[What you should do]
Count the lines in the records below that contain the string "largest", matching case exactly. Give only the number.

[Available records]
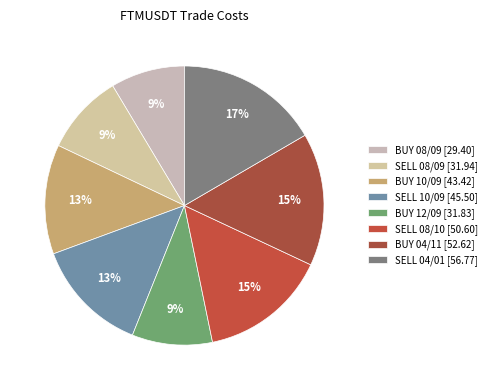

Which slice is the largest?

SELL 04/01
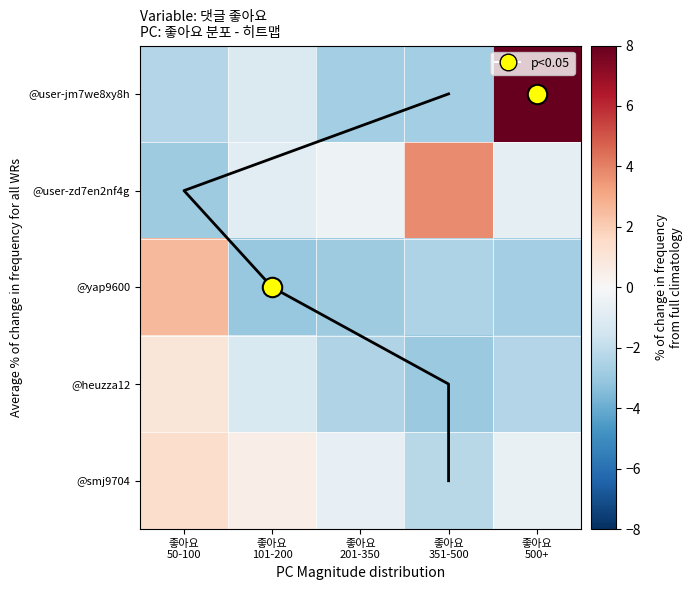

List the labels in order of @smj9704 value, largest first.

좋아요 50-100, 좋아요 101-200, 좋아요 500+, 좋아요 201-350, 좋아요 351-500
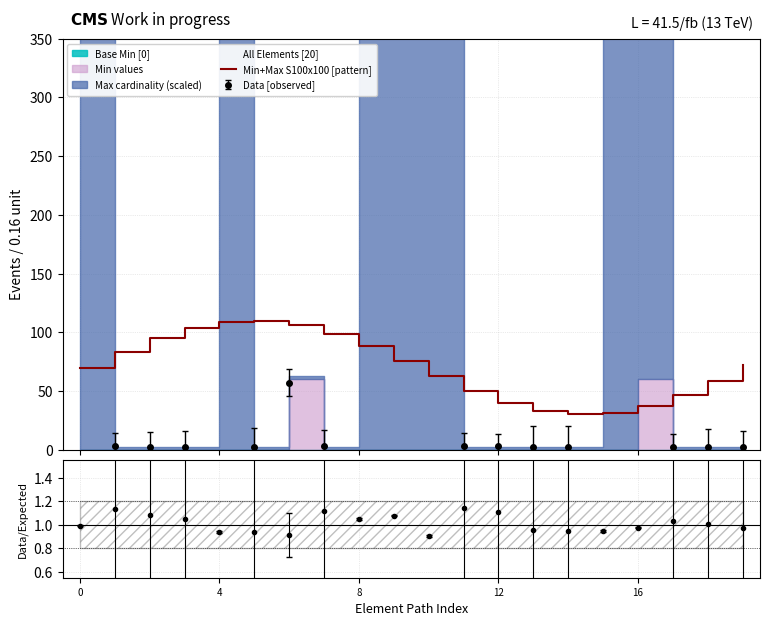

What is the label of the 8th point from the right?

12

[Exercise result]
2